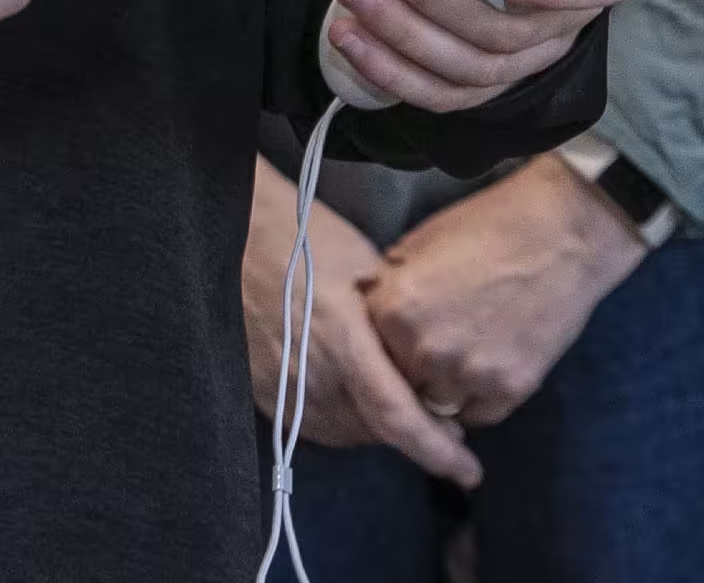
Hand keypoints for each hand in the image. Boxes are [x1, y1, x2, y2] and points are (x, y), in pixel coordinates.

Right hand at [243, 156, 483, 487]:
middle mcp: (308, 373)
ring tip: (401, 405)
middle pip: (373, 432)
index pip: (395, 416)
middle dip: (414, 435)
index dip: (436, 451)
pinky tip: (355, 397)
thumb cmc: (303, 235)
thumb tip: (424, 357)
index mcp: (340, 339)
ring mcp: (280, 386)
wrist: (235, 232)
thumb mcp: (363, 262)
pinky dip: (342, 421)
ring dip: (376, 429)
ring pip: (344, 434)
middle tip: (444, 420)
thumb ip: (394, 318)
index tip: (469, 471)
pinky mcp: (260, 389)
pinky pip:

WORK ORDER.
What lines of the material contain "pinky"? Show them.

RESPONSE BELOW.
pinky tip: (355, 397)
pinky dip: (342, 421)
pinky mcp: (260, 389)
pinky pip:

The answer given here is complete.